The salvage auction market is smaller by volume versus the used auction business—about 1/3 the size. The auctions keep about 25% of the total gross due to the related services and additional value added. The total revenue is estimated at $750MM. Copart has 35-40% market share, IAAI has 25% followed up by Adesa at 8%+ (a recent acquisition has increased their share slightly). Similar to the used auction, around 30% of the market is independent.

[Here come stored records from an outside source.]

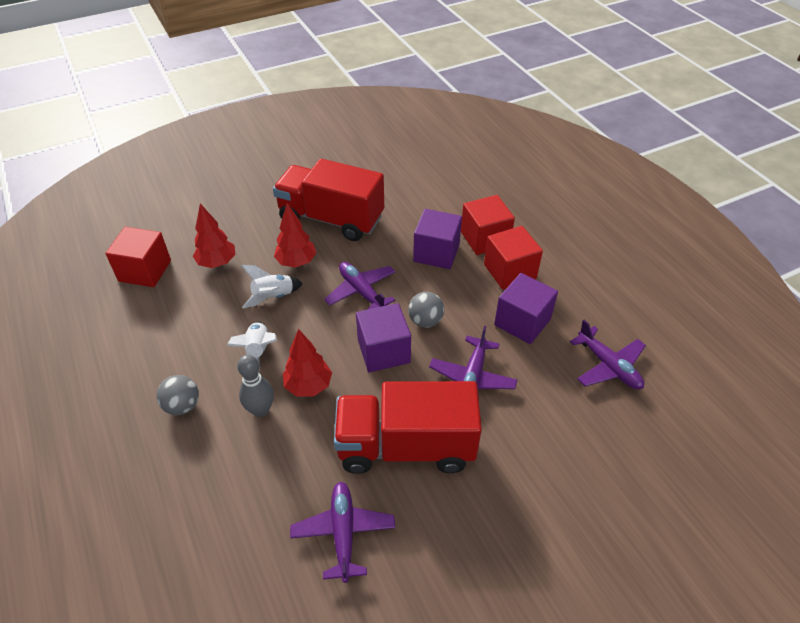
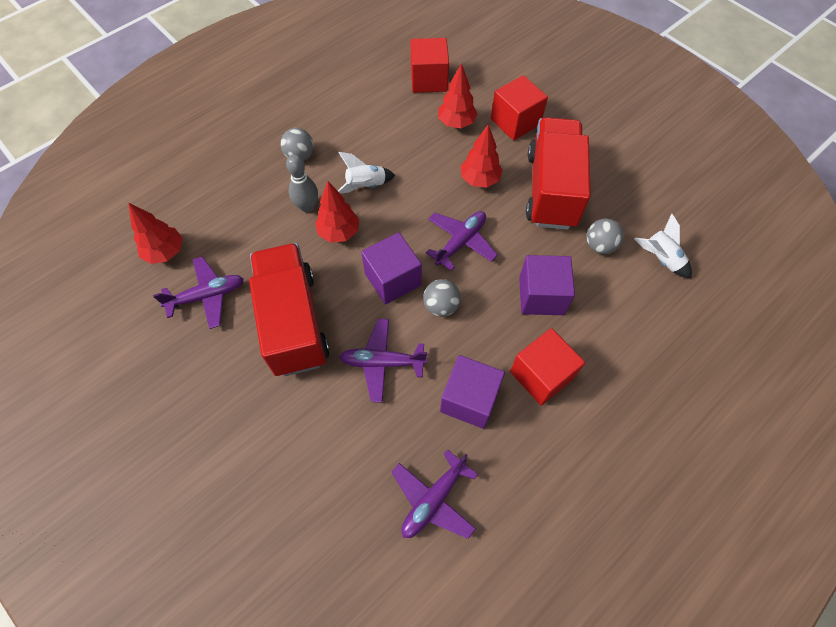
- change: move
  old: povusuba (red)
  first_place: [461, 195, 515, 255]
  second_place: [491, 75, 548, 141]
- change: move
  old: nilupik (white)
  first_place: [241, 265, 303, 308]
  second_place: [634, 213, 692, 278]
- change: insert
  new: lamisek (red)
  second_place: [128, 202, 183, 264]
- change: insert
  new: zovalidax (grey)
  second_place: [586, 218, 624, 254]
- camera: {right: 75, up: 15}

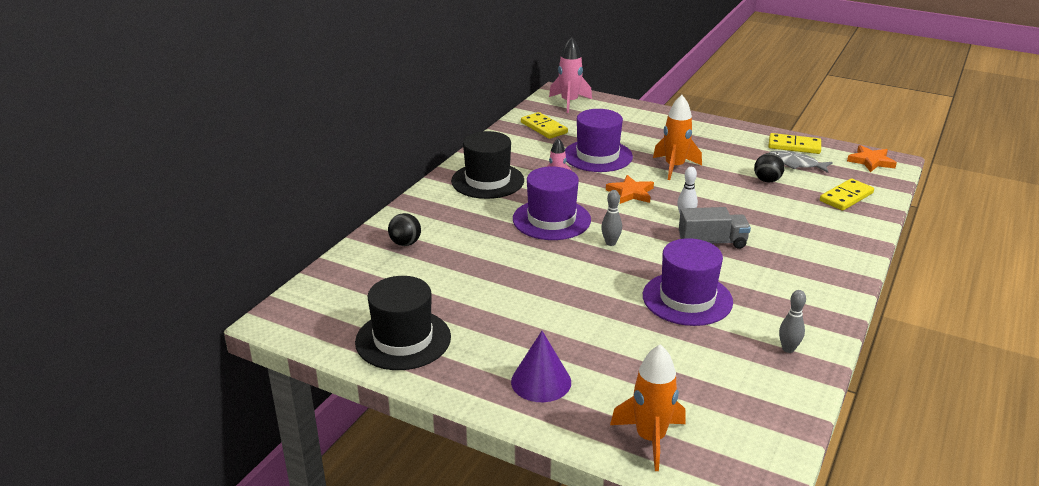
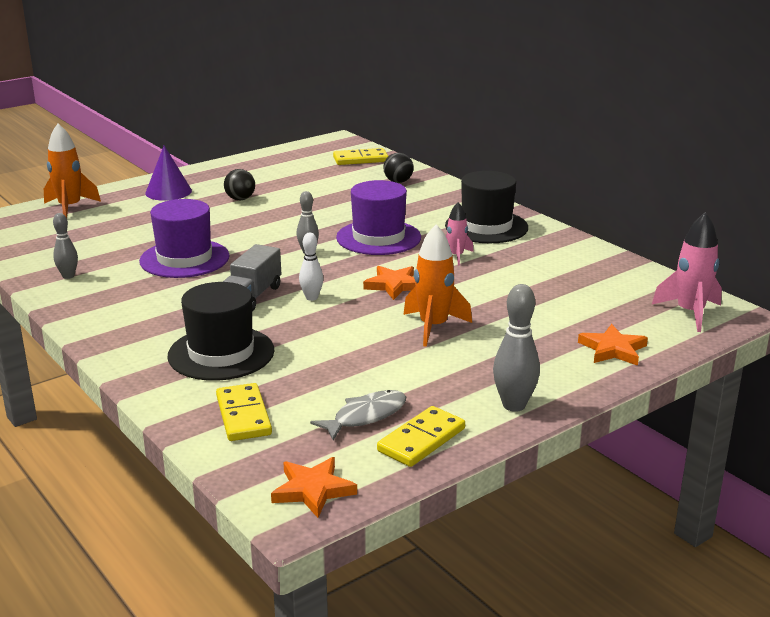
- change: delete
  old: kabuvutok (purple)
  first_place: [565, 109, 633, 172]
- change: move
  old: mumodasu (yellow)
  first_place: [521, 112, 568, 139]
  second_place: [333, 148, 388, 165]
- change: move
  old: zovalidax (black)
  first_place: [754, 153, 785, 182]
  second_place: [224, 169, 255, 200]
- change: move
  old: kabuvutok (black)
  first_place: [355, 276, 451, 370]
  second_place: [168, 282, 275, 381]
- change: insert
  new: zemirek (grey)
  second_place: [493, 284, 540, 412]
- change: insert
  new: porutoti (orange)
  second_place: [578, 324, 648, 366]
- camera: {right: 115, up: -5}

Fully Diluted Shares Outstanding: 90.1 MM
Recent Price: $22.79
Market Cap: $2,053 MM
Net Debt: $207
EV: $2,260 MM
Why Adesa is Currently Cheap
From a macro perspective, as VIO grows and scrapage rates decline (creating net growth in VIO of 7MM vehicles per year), vehicles have to clear the market eventually at some price. Because this is an auction, price (at which the vehicle sells, not the auction fees) has to adjust when supply grows. Many industry analysts with longer term perspectives believe that conversion rates will increase when prices decline which will increase auction sales. As one industry player said, “demand is always there if the price is right and it eventually has to happen.” This point is important to the thesis: vehicles continue to depreciate and wholesalers are wasting money every day a vehicle is not sold (additionally, these vehicles are usually financed), so there is an incentive to sell ultimately at some eventual price. Adesa will get its share of auction sales as pent up supply clears the market.
Thesis
Secular shifts in the “institutional” vehicle auction supply due to increases from rebounding lease and fleet vehicle programs will lift wholesale auctions, and Adesa in particular, in the coming quarters. In addition, company initiatives to expand key markets, improve processes with technology and create a more cross selling opportunities between the auction, salvage and finance units should provide additional organic growth and margin improvement in the next few years. The combination of all of the above factors should lead to both multiple expansion and increasing earnings of at least 10% over the next couple of years.
Growth
The opportunity for growth comes from several avenues:
A brief look at the 10k shows 26 sites with 9 lanes or less in the
Fleet and Rental Car usage, a major source of used auction supply declined heavily after 9/11 and has since rebounded. Fleet and Rental sales bottomed out in 2003-2004 at 2.54MM vehicles and have since rebounded to over 3MM vehicles in 2005. These cars generally go to auction 18 months later which will aid in the expected increase in vehicles coming to auction in 2007 and beyond.
Valuation
A combination of increased supply from improved off-lease and fleet supply, Adesa’s push to increase supply from dealer consignments and the moderation of used car wholesale prices will create normalized conversion rates of around 62% or better and mid-single digit revenue growth. This should conservatively create EBITDA of at least $330MM with maintenance capex of around $40MM or EBITDA-CAPEX of $290MM by 2008. Given its stable industry, high free cash flow and profitability would at least garner a 10X EBITDA-capex multiple. Assuming $200MM of incremental free cash flow by 2008 would create no net debt and a price target of $32 per share.
Buyout firm Kelso and Company’s acquisition of salvage auction IAAI in 2005 for 10.1X LTM EBITDA which translates to a share price of $29 using 2006 Expected EBITDA of $280MM ($37 per share using ’08 estimates). Similarly, Allete originally paid 9.5X EBITDA in 1996 for a much smaller Adesa (475k vehicles sold at their auctions in 1996 versus 1.9MM in 2005).